Struggle for freedom is a lifelong project

President Mwai Kibaki displays the Constitution on August 27, 2010. But are Kenyans any safer, freer or better off as a result of the 2010 Constitution? PHOTO | NATION MEDIA GROUP

What you need to know:

  • The report states that the “Executive is not authoritarian, but able to exert undue influence on the Legislature, Judiciary and bureaucracy”.
  • But while civil society may lament the reduction of their civic space, they should know that no government will concede space, power or resources unless forced to do so.

Washington-based Freedom House last week released a Governance Assessment Report for Kenya for the period January 2013 to July this year.

It makes interesting, if challenging reading. The condensed report does remind us that a lot has changed even if we don’t always recognise or immediately feel the impact of that change.

Yet it is only right to note improvements when they do occur.

Devolution has impacted every corner of the republic. The Judiciary has become more robust; Huduma Centres make service more prompt and accessible; and cash transfer programmes have reduced hardship among the most vulnerable.

But are Kenyans any safer, freer or better off as a result of the 2010 Constitution?

Has civic space widened or narrowed in the recent past? Have Kenyans embraced diversity or remain locked in ethnic cocoons?

Finally, is the Jubilee coalition committed to the rule of law, accountability, inclusivity and respect for the rights and freedoms of its citizens?

The report states that the “Executive is not authoritarian, but able to exert undue influence on the Legislature, Judiciary and bureaucracy”.

It goes on to say that “Ethnic politics, criminal cartels and big business play an outsize role in public life”. Worse still we are told that drug lords influence politics and tenders.

It paints a gloomy picture of a country where corruption is the greatest threat to devolution and where the NCIC just confirmed how ethnicity determines every appointment at the county level.

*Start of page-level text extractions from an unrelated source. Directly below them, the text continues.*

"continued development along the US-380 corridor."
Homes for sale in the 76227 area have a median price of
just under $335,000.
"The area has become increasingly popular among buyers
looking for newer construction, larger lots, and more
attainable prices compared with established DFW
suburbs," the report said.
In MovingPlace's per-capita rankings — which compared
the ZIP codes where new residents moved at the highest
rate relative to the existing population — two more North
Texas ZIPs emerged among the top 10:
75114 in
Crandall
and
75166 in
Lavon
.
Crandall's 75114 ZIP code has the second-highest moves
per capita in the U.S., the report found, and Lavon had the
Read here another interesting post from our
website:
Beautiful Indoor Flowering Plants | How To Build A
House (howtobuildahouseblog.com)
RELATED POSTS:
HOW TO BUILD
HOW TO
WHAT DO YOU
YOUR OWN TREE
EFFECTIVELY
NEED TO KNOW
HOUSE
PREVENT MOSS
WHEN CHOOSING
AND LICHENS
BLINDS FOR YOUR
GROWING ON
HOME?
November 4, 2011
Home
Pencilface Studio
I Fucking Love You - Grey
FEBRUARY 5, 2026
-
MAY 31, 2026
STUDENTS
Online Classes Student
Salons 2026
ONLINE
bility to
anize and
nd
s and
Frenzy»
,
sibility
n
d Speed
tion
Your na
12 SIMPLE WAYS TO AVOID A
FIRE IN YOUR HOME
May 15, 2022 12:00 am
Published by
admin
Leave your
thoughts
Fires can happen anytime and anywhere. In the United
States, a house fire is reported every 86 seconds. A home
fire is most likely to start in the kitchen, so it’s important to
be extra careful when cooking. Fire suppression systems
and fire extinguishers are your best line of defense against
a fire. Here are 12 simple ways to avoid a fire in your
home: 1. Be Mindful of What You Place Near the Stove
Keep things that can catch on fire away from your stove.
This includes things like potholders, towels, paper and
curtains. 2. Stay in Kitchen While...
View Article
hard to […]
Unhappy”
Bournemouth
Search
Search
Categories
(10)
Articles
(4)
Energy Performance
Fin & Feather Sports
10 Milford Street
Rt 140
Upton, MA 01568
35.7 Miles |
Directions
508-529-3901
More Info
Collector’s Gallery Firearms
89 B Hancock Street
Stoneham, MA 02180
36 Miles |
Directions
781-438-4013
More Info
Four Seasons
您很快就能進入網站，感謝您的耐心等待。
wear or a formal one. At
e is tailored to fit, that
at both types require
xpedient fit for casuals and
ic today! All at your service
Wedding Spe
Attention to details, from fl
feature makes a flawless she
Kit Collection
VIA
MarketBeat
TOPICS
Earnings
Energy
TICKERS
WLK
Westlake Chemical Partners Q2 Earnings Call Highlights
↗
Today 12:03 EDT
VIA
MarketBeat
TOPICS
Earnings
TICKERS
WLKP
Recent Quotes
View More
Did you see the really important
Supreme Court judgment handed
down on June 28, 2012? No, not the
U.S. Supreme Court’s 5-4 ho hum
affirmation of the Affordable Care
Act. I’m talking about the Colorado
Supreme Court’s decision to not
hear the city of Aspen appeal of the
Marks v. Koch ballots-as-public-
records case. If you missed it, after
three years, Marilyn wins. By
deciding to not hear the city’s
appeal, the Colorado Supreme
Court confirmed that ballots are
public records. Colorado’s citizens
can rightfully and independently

Extrajudicial killings are an everyday feature and the KNCHR, IPOA and NPSC are all starved of cash in a deliberate move intended to emasculate their powers and influence as oversight bodies.

Beyond the mirage then of a digital coalition, we are burdened with one that reluctantly grants freedoms to its citizens and only then when the courts order it.

There is also a growing intolerance, arrogance and lack of civility in public life.

MAN'S FREEDOM

Of course, that, too, may be influenced by the lack of decorum found in Donald Trump, Vladimir Putin and Rodrigo Duterte, whose vile public utterances dominate the airwaves.

But while civil society may lament the reduction of their civic space, they should know that no government will concede space, power or resources unless forced to do so.

Freedom may be a right but it is not a gift. Freedom comes at a price and demands as much sacrifice from the recipient as from the grantee.

We all claim to want freedom but still prefer the slavery of greed, corruption, ethnicity and handouts.

John Paul II said that freedom is not doing what we want but in having the right to do what we ought.

The search for freedom then is not just a political or legal affair, it is a mission for life as liberty is the soul of man.

Voltaire said man is free the moment he wishes to be and freedom is being bold, courageous, genuine and faithful to one’s conscience.

When I was younger, I believed that life was about being holy. Later, I thought it was about charity but now I am convinced that we were born to be free and to liberate others, a worthy mission, indeed, for all of us.